Your answer should hold every line of the records below that contains the string "Women".
+-------+
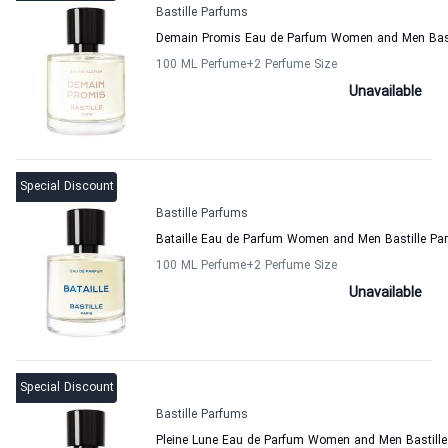
Bastille Parfums
Demain Promis Eau de Parfum Women and Men Bast
100 ML Perfume
+2
Perfume Size
Unavailable
Special Discount
Bastille Parfums
Bataille Eau de Parfum Women and Men Bastille Pa
100 ML Perfume
+2
Perfume Size
Unavailable
Special Discount
Bastille Parfums
Pleine Lune Eau de Parfum Women and Men Bastill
+-------+
→ REPLY TO THE TASK:
Demain Promis Eau de Parfum Women and Men Bast
Bataille Eau de Parfum Women and Men Bastille Pa
Pleine Lune Eau de Parfum Women and Men Bastill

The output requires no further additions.